Shifting his weight, Bishop Bertrand grunted with dissatisfaction. This was quite ridiculous. The lad had told him about the message, and remembering the way that Elias had been waiting at the grille, Bertrand could believe the young smith was about to try to leave with his woman, a nun.
To Bertrand’s mind, this was deeply suspicious behaviour. After all, two novices had been killed and the knight wounded. Even so, if Elias had nothing to do with the murders, Bertrand could understand why he might want to leave. Any canon living in a sink of corruption like this would want to get away. Although no honourable canon would subvert a nun to join him, Bertrand reminded himself.
There was no doubt that two were planning to go. Paul and Bertrand had uncovered the pair of bundles. In one Bertrand had found the little package, carefully wrapped in bits and pieces of linen. That, he knew, was incriminating and Bertrand rather looked forward to seeing how the canon tried to wriggle out of it.
Bertrand wriggled himself. His buttocks had gone to sleep.

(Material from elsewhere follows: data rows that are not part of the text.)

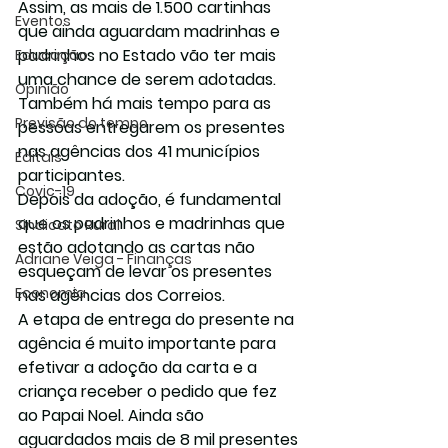
Assim, as mais de 1.500 cartinhas 
Eventos
que ainda aguardam madrinhas e 
padrinhos no Estado vão ter mais 
Educação
uma chance de serem adotadas. 
Opinião
Também há mais tempo para as 
Previsão do tempo
pessoas entregarem os presentes 
nas agências dos 41 municípios 
Editais
participantes.
Covic-19
Depois da adoção, é fundamental 
que os padrinhos e madrinhas que 
Sindicato Rural
estão adotando as cartas não 
Adriane Veiga - Finanças
esqueçam de levar os presentes 
Economia
nas agências dos Correios.
A etapa de entrega do presente na 
agência é muito importante para 
efetivar a adoção da carta e a 
criança receber o pedido que fez 
ao Papai Noel. Ainda são 
aguardados mais de 8 mil presentes 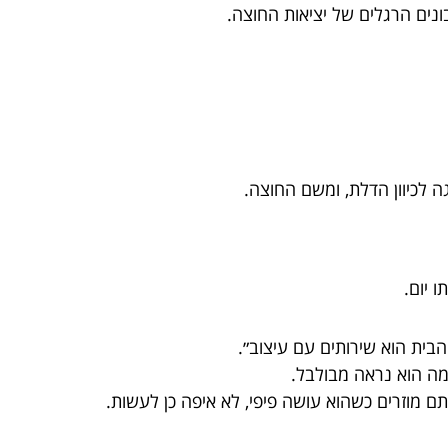
ונים הרגלים של יציאות החוצה.
ה לכיוון הדלת, ומשם החוצה.
 יום.
בית הוא שירותים עם עיצוב״.
ה הוא נראה מבולבל.
 מוזרים כשהוא עושה פיפי, לא איפה כן לעשות.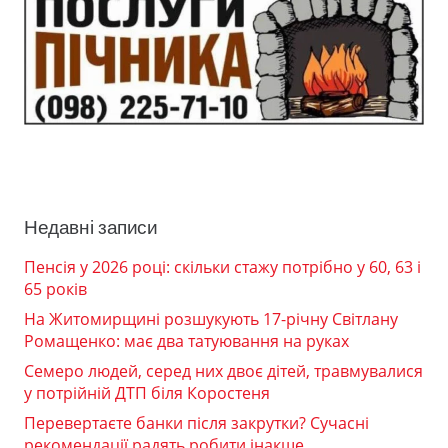
Недавні записи
Пенсія у 2026 році: скільки стажу потрібно у 60, 63 і
65 років
На Житомирщині розшукують 17-річну Світлану
Ромащенко: має два татуювання на руках
Семеро людей, серед них двоє дітей, травмувалися
у потрійній ДТП біля Коростеня
Перевертаєте банки після закрутки? Сучасні
рекомендації радять робити інакше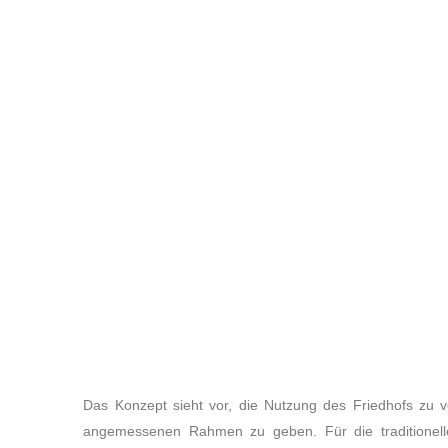
Das Konzept sieht vor, die Nutzung des Friedhofs zu v
angemessenen Rahmen zu geben. Für die traditionellen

He had rested here for what felt like an age, and all they had seen so far was an apparently endless succession of dull-looking, placid horses or stolid oxen being led by equally dim-looking grooms or vapid farmworkers. The only man who looked remotely human had been the bailiff.
And it was damned uncomfortable, sitting here in the dark without a stool or even a pillow on which to rest his buttocks.
He’d tried sitting on the floor, but now he was on the packages themselves. They didn’t protect him from the freezing ground and Bertrand was uncomfortably aware that his left leg, which he had once broken in a fall from a horse, would not work when he tried to stand. It had gone to sleep some while ago.
“Where is the man? I see no sign of anyone coming. How long will the fool be?”
Paul’s face reflected none of his own doubts. “He is sure to be here shortly. I cannot say how long. No, he shall find it impossible to conceal his guilt, I think.” He froze, head cocked to one side. “Can you hear that?” he whispered.
Bertrand listened. There was the sound of hurried footsteps, ragged breathing, and a thump as someone barged the door wide open with his shoulder. Then he saw Elias dart over the floor, reach down and pull the straw aside.